# Dataset records
+===+
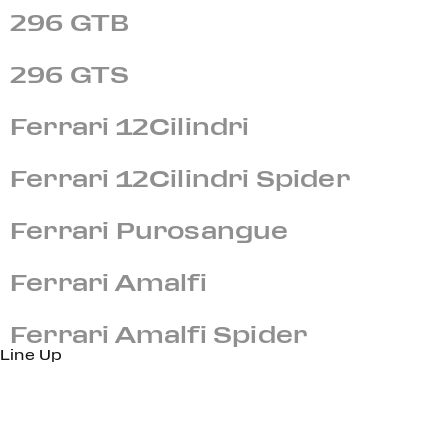
296 GTB
296 GTS
Ferrari 12Cilindri
Ferrari 12Cilindri Spider
Ferrari Purosangue
Ferrari Amalfi
Ferrari Amalfi Spider
Line Up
+===+
# Required action
Rewrite the text of the records, changing every "Spider" to "Convertible" and leaving everything else as it is. Omit the pictures.

# Answer section
296 GTB
296 GTS
Ferrari 12Cilindri
Ferrari 12Cilindri Convertible
Ferrari Purosangue
Ferrari Amalfi
Ferrari Amalfi Convertible
Line Up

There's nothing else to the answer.